The data below should be retyped exactly, with the pictures left out.

****************************************

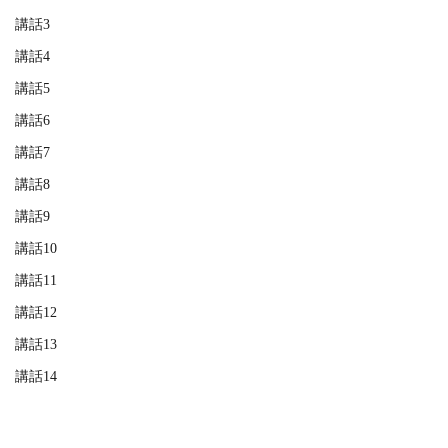
講話3
講話4
講話5
講話6
講話7
講話8
講話9
講話10
講話11
講話12
講話13
講話14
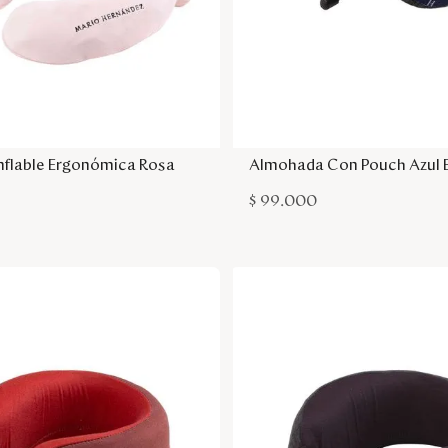
Agregar a la bolsa
Agregar a la bol
nflable Ergonómica Rosa
Almohada Con Pouch Azul 
$
99
.
000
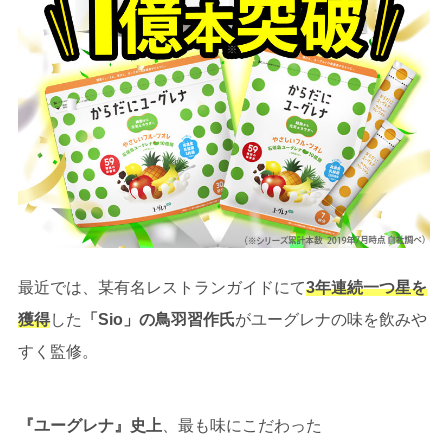
最近では、某有名レストランガイドにて
3年連続一つ星を
獲得
した
「Sio」の鳥羽習作氏
がユーグレナの味を飲みや
すく監修。
『ユーグレナ』史上
、最も味にこだわった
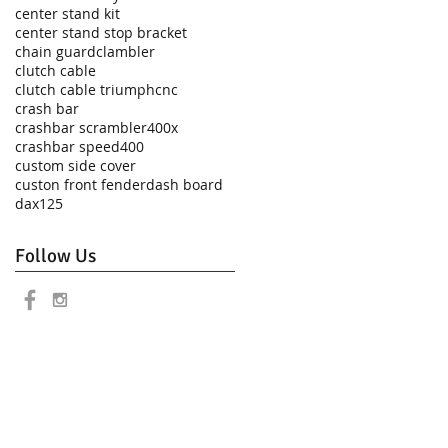
center stand kit
center stand stop bracket
chain guard
clambler
clutch cable
clutch cable triumph
cnc
crash bar
crashbar scrambler400x
crashbar speed400
custom side cover
custon front fender
dash board
dax125
Follow Us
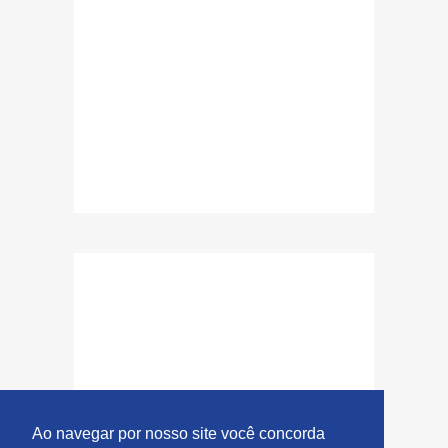
Ao navegar por nosso site você concorda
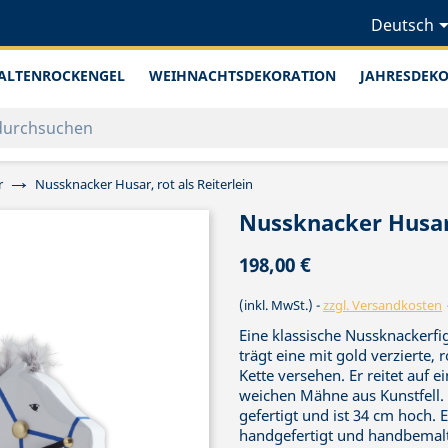
Deutsch
ALTENROCKENGEL
WEIHNACHTSDEKORATION
JAHRESDEK
r
Nussknacker Husar, rot als Reiterlein
Nussknacker Husar,
198,00 €
(inkl. MwSt.)
zzgl. Versandkosten
Eine klassische Nussknackerfi
trägt eine mit gold verzierte, 
Kette versehen. Er reitet auf 
weichen Mähne aus Kunstfell.
gefertigt und ist 34 cm hoch. 
handgefertigt und handbemalt 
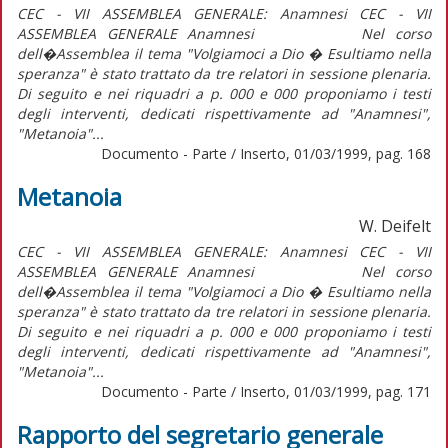
CEC - VII ASSEMBLEA GENERALE: Anamnesi CEC - VII
ASSEMBLEA GENERALE Anamnesi Nel corso
dell�Assemblea il tema "Volgiamoci a Dio � Esultiamo nella
speranza" è stato trattato da tre relatori in sessione plenaria.
Di seguito e nei riquadri a p. 000 e 000 proponiamo i testi
degli interventi, dedicati rispettivamente ad "Anamnesi",
"Metanoia"...
Documento - Parte / Inserto, 01/03/1999, pag. 168
Metanoia
W. Deifelt
CEC - VII ASSEMBLEA GENERALE: Anamnesi CEC - VII
ASSEMBLEA GENERALE Anamnesi Nel corso
dell�Assemblea il tema "Volgiamoci a Dio � Esultiamo nella
speranza" è stato trattato da tre relatori in sessione plenaria.
Di seguito e nei riquadri a p. 000 e 000 proponiamo i testi
degli interventi, dedicati rispettivamente ad "Anamnesi",
"Metanoia"...
Documento - Parte / Inserto, 01/03/1999, pag. 171
Rapporto del segretario generale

****************************************

Exercise answer
講話3
講話4
講話5
講話6
講話7
講話8
講話9
講話10
講話11
講話12
講話13
講話14
Agregar a la bolsa
Agregar a la bol
nflable Ergonómica Rosa
Almohada Con Pouch Azul 
$
99
.
000
最近では、某有名レストランガイドにて
3年連続一つ星を
獲得
した
「Sio」の鳥羽習作氏
がユーグレナの味を飲みや
すく監修。
『ユーグレナ』史上
、最も味にこだわった
center stand kit
center stand stop bracket
chain guard
clambler
clutch cable
clutch cable triumph
cnc
crash bar
crashbar scrambler400x
crashbar speed400
custom side cover
custon front fender
dash board
dax125
Follow Us
Ao navegar por nosso site você concorda
Deutsch
ALTENROCKENGEL
WEIHNACHTSDEKORATION
JAHRESDEK
r
Nussknacker Husar, rot als Reiterlein
Nussknacker Husar,
198,00 €
(inkl. MwSt.)
zzgl. Versandkosten
Eine klassische Nussknackerfi
trägt eine mit gold verzierte, 
Kette versehen. Er reitet auf 
weichen Mähne aus Kunstfell.
gefertigt und ist 34 cm hoch. 
handgefertigt und handbemalt 
CEC - VII ASSEMBLEA GENERALE: Anamnesi CEC - VII
ASSEMBLEA GENERALE Anamnesi Nel corso
dell�Assemblea il tema "Volgiamoci a Dio � Esultiamo nella
speranza" è stato trattato da tre relatori in sessione plenaria.
Di seguito e nei riquadri a p. 000 e 000 proponiamo i testi
degli interventi, dedicati rispettivamente ad "Anamnesi",
"Metanoia"...
Documento - Parte / Inserto, 01/03/1999, pag. 168
Metanoia
W. Deifelt
CEC - VII ASSEMBLEA GENERALE: Anamnesi CEC - VII
ASSEMBLEA GENERALE Anamnesi Nel corso
dell�Assemblea il tema "Volgiamoci a Dio � Esultiamo nella
speranza" è stato trattato da tre relatori in sessione plenaria.
Di seguito e nei riquadri a p. 000 e 000 proponiamo i testi
degli interventi, dedicati rispettivamente ad "Anamnesi",
"Metanoia"...
Documento - Parte / Inserto, 01/03/1999, pag. 171
Rapporto del segretario generale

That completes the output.